The last news is a result of the Rural Digital Opportunity Fund, a program designed to subsidize businesses that provide broadband in rural areas. US telecom providers participated in a reverse auction across numerous geographic areas, offering the lowest bids necessary to provide high-speed internet access. SpaceX’s monetary award, for service across 35 states, was the fourth largest to emerge from the auction.

Now, SpaceX will have to prove it can provide competitive service in order to obtain annual payments over the next decade. SpaceX did not respond to questions about winning almost a billion dollars in public support; meanwhile, in an interview this week CEO Elon Musk called for the government to “get out of the way” of innovators.

In reality, Musk’s work has been backed implicitly or explicitly by the US government, from his days as web 1.0 entrepreneur as the internet was commercialized; to the founding of his electric car company Tesla with the benefit of green tax credits and federal loans; and through the success of SpaceX, which receives billions of dollars from its primary customer, the US government. Musk has been attacked by ideologues for the reliance of his various firms on such support, but high-tech innovation since the dawn of the aviation industry has done so.

When it comes to rural connectivity, the challenge has been getting companies to do the expensive work of running wires in areas that aren’t densely populated, and thus provide less financial return on the investment. That has resulted in poor service in many rural areas, with impact on everything from jobs and education to health.
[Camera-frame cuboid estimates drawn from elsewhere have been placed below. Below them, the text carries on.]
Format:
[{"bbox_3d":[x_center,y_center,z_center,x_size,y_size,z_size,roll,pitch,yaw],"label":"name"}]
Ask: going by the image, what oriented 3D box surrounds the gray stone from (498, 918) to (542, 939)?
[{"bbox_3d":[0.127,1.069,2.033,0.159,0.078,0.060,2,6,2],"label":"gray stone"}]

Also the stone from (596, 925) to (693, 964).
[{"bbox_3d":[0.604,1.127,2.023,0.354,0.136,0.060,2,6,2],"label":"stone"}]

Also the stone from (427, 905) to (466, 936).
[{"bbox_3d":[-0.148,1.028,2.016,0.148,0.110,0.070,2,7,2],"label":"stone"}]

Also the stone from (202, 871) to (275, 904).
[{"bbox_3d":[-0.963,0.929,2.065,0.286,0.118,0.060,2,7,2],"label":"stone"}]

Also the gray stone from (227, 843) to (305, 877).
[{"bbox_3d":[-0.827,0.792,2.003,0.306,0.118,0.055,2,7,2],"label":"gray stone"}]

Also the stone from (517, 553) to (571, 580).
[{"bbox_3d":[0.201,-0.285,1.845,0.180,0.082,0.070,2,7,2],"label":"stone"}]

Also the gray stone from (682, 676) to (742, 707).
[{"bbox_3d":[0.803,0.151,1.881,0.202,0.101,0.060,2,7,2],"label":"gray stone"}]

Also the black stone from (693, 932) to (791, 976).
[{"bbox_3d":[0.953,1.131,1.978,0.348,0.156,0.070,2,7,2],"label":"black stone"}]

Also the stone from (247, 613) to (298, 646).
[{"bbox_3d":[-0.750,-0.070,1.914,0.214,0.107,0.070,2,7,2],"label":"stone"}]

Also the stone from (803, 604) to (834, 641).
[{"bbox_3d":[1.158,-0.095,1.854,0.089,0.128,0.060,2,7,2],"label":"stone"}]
SpaceX is not in the burying-fiber-optic-cable business. But Starlink, its growing network of satellites in low-earth orbit, is starting to provide high-speed broadband to a group of pilot customers. The network’s business model is focused on less-dense areas because its system operates more efficiently without tall buildings or too many customers in one spot. That logic led SpaceX to bid for this government backing. Some rivals cried foul, noting that the technology and business model behind Starlink is largely unproven. In the end, the FCC disagreed.
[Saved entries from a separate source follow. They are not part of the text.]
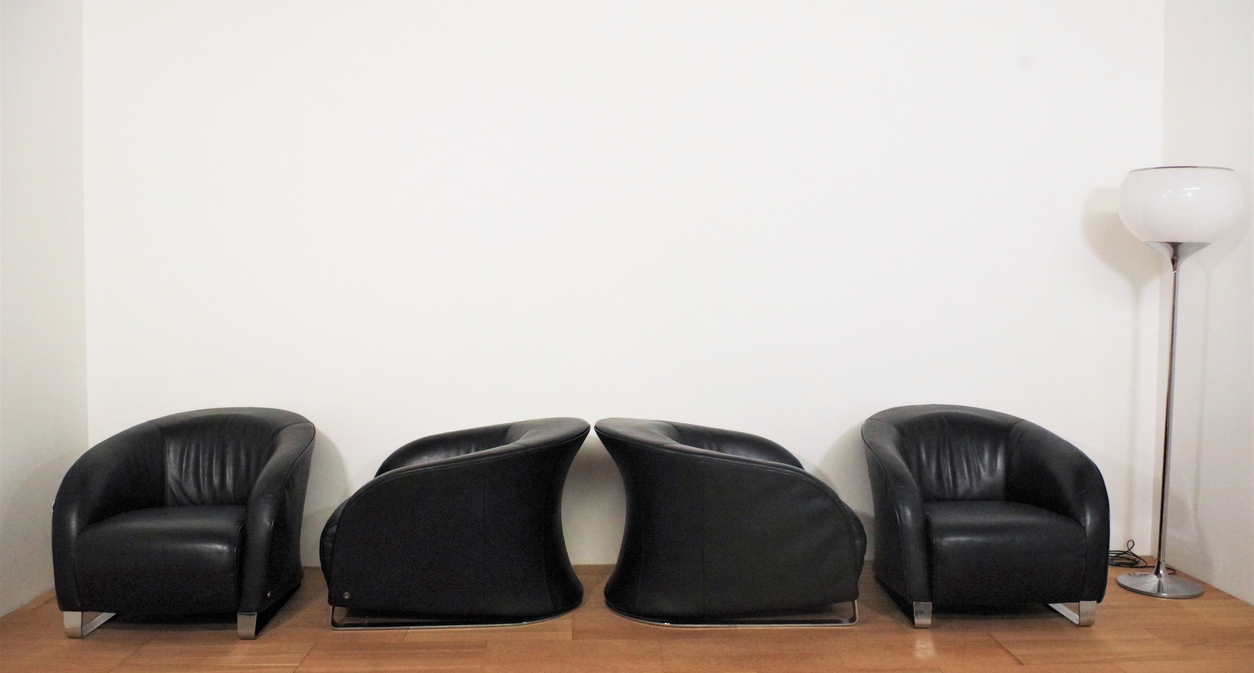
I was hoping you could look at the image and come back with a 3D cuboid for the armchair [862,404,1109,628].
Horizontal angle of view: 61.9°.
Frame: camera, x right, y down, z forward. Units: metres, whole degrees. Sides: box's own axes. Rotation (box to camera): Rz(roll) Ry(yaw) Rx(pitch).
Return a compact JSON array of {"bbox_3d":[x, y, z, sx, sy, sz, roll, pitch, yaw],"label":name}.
[{"bbox_3d":[1.367,0.674,4.165,0.790,0.695,0.985,0,3,1],"label":"armchair"}]

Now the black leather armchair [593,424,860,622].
[{"bbox_3d":[0.371,0.680,4.064,0.985,0.695,0.790,0,3,-3],"label":"black leather armchair"}]

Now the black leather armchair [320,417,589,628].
[{"bbox_3d":[-0.634,0.679,4.071,0.985,0.695,0.790,0,3,-4],"label":"black leather armchair"}]

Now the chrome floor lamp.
[{"bbox_3d":[2.193,0.181,4.194,0.499,1.680,0.499,1,3,0],"label":"chrome floor lamp"}]

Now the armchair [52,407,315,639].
[{"bbox_3d":[-1.647,0.681,4.042,0.790,0.695,0.985,0,3,-3],"label":"armchair"}]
“To the extent that there was criticism out there about whether this could be a real broadband alternative for fixed applications, just being able to bid in those categories is a vote of confidence—a bit of a validation that the LEO service that they are planning can offer what the government itself considers to be broadband,” Walter Piecyk, a telecoms analyst at LightShed Partners, told Quartz.
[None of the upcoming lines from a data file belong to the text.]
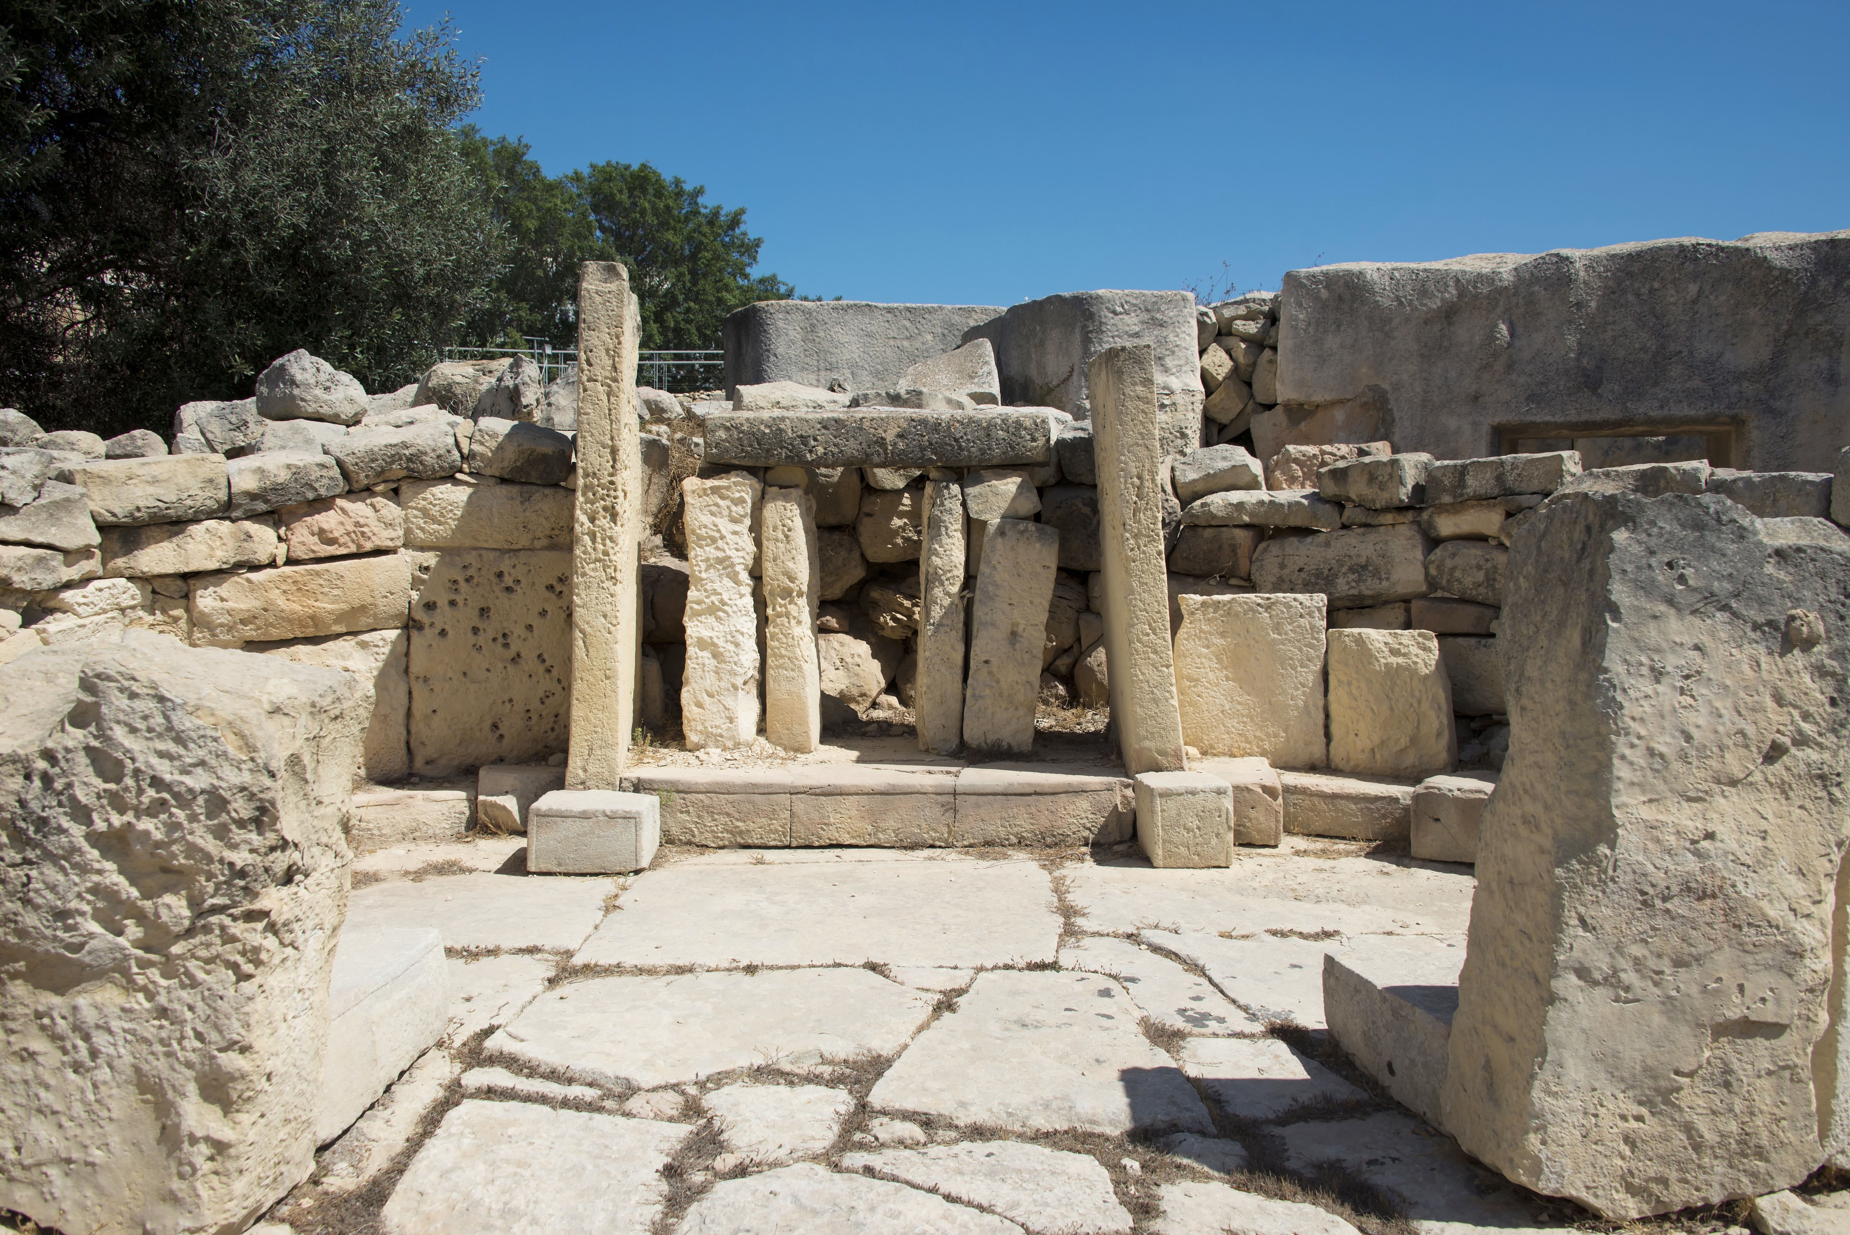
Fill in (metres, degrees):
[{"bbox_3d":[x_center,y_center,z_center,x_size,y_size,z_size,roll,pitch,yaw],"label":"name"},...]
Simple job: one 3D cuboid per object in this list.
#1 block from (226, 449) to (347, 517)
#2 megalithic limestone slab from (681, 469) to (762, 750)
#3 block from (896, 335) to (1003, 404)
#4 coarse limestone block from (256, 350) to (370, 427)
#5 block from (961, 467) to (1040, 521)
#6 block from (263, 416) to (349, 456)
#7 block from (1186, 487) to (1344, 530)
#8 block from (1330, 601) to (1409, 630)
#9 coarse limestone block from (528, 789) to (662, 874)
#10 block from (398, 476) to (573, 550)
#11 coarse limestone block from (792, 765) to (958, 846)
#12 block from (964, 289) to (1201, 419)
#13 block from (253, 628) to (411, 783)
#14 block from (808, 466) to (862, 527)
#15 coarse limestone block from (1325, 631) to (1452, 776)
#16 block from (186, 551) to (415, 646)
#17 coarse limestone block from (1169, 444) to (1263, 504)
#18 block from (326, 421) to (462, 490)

When it comes to Starlink itself, the news may ease questions about whether SpaceX can afford to deploy the capital-intensive network. Some in the telecom industry suspect that the company is losing money on every antennae its customers purchase, and the new funds could help cover those costs. Still, Piecyk, the telecom analyst, says these economics are not a big surprise.

“Motorola used to make $1,200 cell phones,” he says, recalling the early days of mobile. “It’s hard to judge the ability of a company to get the [customer equipment] to a target price based on the current knowledge of how these products are made today. It’s a great validation, but it’s not like these dollars alone is what’s going to drive the success of Starlink.”

The real big picture will come in the years ahead, when experts say the public will be able to see if the Opportunity Fund met its goals. “If this [subsidy program] works, it changes future planning dynamics,” Piecyk told Quartz. The demand for improved internet access continues to rise. Some people, like former FCC chair Tom Wheeler, have argued that the government needs to spend even more, on the order of $80 billion, to expand terrestrial broadband.

If Starlink—and forthcoming networks built by Amazon, OneWeb, and other firms—prove to be effective competitors, it will change the conversation about how the government boosts internet access.